» **DIRECTIVE**: Your answer should be a faithful copy of the entire listing.
** ENTRIES PROVIDED follows **
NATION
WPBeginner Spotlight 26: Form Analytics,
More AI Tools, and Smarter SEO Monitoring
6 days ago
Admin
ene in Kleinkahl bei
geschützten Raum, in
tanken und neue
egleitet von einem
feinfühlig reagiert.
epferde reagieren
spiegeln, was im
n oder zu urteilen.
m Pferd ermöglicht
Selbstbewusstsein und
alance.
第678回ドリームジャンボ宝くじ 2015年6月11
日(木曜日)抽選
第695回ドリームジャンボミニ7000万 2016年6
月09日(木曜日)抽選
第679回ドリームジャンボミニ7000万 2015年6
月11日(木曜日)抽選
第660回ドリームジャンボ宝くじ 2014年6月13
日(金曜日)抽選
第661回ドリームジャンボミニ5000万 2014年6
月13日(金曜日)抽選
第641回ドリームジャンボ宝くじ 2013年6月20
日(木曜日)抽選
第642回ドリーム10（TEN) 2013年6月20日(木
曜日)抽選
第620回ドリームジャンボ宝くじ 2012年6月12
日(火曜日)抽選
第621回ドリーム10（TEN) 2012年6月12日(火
** End of ENTRIES PROVIDED **
» **SOLUTION**:
NATION
WPBeginner Spotlight 26: Form Analytics,
More AI Tools, and Smarter SEO Monitoring
6 days ago
Admin
ene in Kleinkahl bei
geschützten Raum, in
tanken und neue
egleitet von einem
feinfühlig reagiert.
epferde reagieren
spiegeln, was im
n oder zu urteilen.
m Pferd ermöglicht
Selbstbewusstsein und
alance.
第678回ドリームジャンボ宝くじ 2015年6月11
日(木曜日)抽選
第695回ドリームジャンボミニ7000万 2016年6
月09日(木曜日)抽選
第679回ドリームジャンボミニ7000万 2015年6
月11日(木曜日)抽選
第660回ドリームジャンボ宝くじ 2014年6月13
日(金曜日)抽選
第661回ドリームジャンボミニ5000万 2014年6
月13日(金曜日)抽選
第641回ドリームジャンボ宝くじ 2013年6月20
日(木曜日)抽選
第642回ドリーム10（TEN) 2013年6月20日(木
曜日)抽選
第620回ドリームジャンボ宝くじ 2012年6月12
日(火曜日)抽選
第621回ドリーム10（TEN) 2012年6月12日(火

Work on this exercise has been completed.